Directive. What comes back must be the data itself, retyped exactly.

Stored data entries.
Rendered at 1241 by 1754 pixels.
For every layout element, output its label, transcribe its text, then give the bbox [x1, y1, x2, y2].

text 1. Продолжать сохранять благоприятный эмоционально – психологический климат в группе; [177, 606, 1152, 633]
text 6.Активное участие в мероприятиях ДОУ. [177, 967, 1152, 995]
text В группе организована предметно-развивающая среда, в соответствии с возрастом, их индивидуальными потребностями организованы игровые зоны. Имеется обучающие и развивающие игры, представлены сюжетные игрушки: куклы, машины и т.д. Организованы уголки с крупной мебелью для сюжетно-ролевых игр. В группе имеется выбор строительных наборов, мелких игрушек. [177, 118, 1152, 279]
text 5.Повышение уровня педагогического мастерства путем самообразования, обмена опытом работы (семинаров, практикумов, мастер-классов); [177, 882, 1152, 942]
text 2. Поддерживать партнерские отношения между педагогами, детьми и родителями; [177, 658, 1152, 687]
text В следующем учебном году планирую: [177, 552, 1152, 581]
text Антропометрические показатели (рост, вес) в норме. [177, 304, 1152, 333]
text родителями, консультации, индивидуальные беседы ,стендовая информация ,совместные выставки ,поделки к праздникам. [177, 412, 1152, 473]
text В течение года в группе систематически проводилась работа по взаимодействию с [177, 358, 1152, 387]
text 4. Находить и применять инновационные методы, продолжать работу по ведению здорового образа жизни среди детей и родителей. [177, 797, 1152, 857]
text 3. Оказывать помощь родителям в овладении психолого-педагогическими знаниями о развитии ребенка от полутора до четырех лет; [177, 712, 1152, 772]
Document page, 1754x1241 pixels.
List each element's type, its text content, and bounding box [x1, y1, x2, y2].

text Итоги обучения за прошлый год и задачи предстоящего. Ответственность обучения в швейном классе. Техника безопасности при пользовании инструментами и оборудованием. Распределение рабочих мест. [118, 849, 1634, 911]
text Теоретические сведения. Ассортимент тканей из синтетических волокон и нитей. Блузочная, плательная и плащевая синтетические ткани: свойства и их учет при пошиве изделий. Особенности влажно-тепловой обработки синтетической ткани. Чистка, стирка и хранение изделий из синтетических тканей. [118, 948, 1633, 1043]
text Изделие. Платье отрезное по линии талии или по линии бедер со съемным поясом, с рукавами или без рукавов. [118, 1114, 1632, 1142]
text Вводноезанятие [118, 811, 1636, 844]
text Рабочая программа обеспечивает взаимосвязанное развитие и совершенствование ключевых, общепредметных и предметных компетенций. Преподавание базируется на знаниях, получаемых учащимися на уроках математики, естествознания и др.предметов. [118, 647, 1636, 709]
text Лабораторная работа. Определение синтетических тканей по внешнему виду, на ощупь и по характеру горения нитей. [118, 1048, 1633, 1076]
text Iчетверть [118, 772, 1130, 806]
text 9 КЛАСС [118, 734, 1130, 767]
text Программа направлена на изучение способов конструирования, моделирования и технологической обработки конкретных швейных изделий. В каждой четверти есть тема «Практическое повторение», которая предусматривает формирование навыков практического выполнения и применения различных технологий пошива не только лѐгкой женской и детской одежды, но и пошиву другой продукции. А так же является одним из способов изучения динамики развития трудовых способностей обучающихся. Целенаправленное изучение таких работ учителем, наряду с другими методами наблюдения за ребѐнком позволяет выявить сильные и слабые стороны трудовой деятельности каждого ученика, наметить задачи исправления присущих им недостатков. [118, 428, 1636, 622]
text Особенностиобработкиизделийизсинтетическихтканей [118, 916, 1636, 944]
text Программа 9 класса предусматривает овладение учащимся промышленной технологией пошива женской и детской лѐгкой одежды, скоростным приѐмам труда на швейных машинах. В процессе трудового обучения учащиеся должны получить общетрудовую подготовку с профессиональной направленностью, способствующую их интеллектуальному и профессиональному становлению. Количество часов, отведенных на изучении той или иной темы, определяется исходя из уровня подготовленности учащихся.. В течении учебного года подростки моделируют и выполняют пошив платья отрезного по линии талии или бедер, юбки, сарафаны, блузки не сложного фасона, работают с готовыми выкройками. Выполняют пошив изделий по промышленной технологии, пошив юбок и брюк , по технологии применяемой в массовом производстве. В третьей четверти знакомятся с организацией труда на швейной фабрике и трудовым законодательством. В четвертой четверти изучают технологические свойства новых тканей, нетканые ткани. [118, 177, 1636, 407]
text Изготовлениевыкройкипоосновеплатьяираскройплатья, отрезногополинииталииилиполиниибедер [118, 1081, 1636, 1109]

Result for this task.
Rendered at 1241 by 1754 pixels.
For every layout element, output its label, transcribe its text, then give the bbox [x1, y1, x2, y2].

text 1. Продолжать сохранять благоприятный эмоционально – психологический климат в группе; [177, 606, 1152, 633]
text 6.Активное участие в мероприятиях ДОУ. [177, 967, 1152, 995]
text В группе организована предметно-развивающая среда, в соответствии с возрастом, их индивидуальными потребностями организованы игровые зоны. Имеется обучающие и развивающие игры, представлены сюжетные игрушки: куклы, машины и т.д. Организованы уголки с крупной мебелью для сюжетно-ролевых игр. В группе имеется выбор строительных наборов, мелких игрушек. [177, 118, 1152, 279]
text 5.Повышение уровня педагогического мастерства путем самообразования, обмена опытом работы (семинаров, практикумов, мастер-классов); [177, 882, 1152, 942]
text 2. Поддерживать партнерские отношения между педагогами, детьми и родителями; [177, 658, 1152, 687]
text В следующем учебном году планирую: [177, 552, 1152, 581]
text Антропометрические показатели (рост, вес) в норме. [177, 304, 1152, 333]
text родителями, консультации, индивидуальные беседы ,стендовая информация ,совместные выставки ,поделки к праздникам. [177, 412, 1152, 473]
text В течение года в группе систематически проводилась работа по взаимодействию с [177, 358, 1152, 387]
text 4. Находить и применять инновационные методы, продолжать работу по ведению здорового образа жизни среди детей и родителей. [177, 797, 1152, 857]
text 3. Оказывать помощь родителям в овладении психолого-педагогическими знаниями о развитии ребенка от полутора до четырех лет; [177, 712, 1152, 772]
Document page, 1754x1241 pixels.
List each element's type, its text content, and bounding box [x1, y1, x2, y2].

text Итоги обучения за прошлый год и задачи предстоящего. Ответственность обучения в швейном классе. Техника безопасности при пользовании инструментами и оборудованием. Распределение рабочих мест. [118, 849, 1634, 911]
text Теоретические сведения. Ассортимент тканей из синтетических волокон и нитей. Блузочная, плательная и плащевая синтетические ткани: свойства и их учет при пошиве изделий. Особенности влажно-тепловой обработки синтетической ткани. Чистка, стирка и хранение изделий из синтетических тканей. [118, 948, 1633, 1043]
text Изделие. Платье отрезное по линии талии или по линии бедер со съемным поясом, с рукавами или без рукавов. [118, 1114, 1632, 1142]
text Вводноезанятие [118, 811, 1636, 844]
text Рабочая программа обеспечивает взаимосвязанное развитие и совершенствование ключевых, общепредметных и предметных компетенций. Преподавание базируется на знаниях, получаемых учащимися на уроках математики, естествознания и др.предметов. [118, 647, 1636, 709]
text Лабораторная работа. Определение синтетических тканей по внешнему виду, на ощупь и по характеру горения нитей. [118, 1048, 1633, 1076]
text Iчетверть [118, 772, 1130, 806]
text 9 КЛАСС [118, 734, 1130, 767]
text Программа направлена на изучение способов конструирования, моделирования и технологической обработки конкретных швейных изделий. В каждой четверти есть тема «Практическое повторение», которая предусматривает формирование навыков практического выполнения и применения различных технологий пошива не только лѐгкой женской и детской одежды, но и пошиву другой продукции. А так же является одним из способов изучения динамики развития трудовых способностей обучающихся. Целенаправленное изучение таких работ учителем, наряду с другими методами наблюдения за ребѐнком позволяет выявить сильные и слабые стороны трудовой деятельности каждого ученика, наметить задачи исправления присущих им недостатков. [118, 428, 1636, 622]
text Особенностиобработкиизделийизсинтетическихтканей [118, 916, 1636, 944]
text Программа 9 класса предусматривает овладение учащимся промышленной технологией пошива женской и детской лѐгкой одежды, скоростным приѐмам труда на швейных машинах. В процессе трудового обучения учащиеся должны получить общетрудовую подготовку с профессиональной направленностью, способствующую их интеллектуальному и профессиональному становлению. Количество часов, отведенных на изучении той или иной темы, определяется исходя из уровня подготовленности учащихся.. В течении учебного года подростки моделируют и выполняют пошив платья отрезного по линии талии или бедер, юбки, сарафаны, блузки не сложного фасона, работают с готовыми выкройками. Выполняют пошив изделий по промышленной технологии, пошив юбок и брюк , по технологии применяемой в массовом производстве. В третьей четверти знакомятся с организацией труда на швейной фабрике и трудовым законодательством. В четвертой четверти изучают технологические свойства новых тканей, нетканые ткани. [118, 177, 1636, 407]
text Изготовлениевыкройкипоосновеплатьяираскройплатья, отрезногополинииталииилиполиниибедер [118, 1081, 1636, 1109]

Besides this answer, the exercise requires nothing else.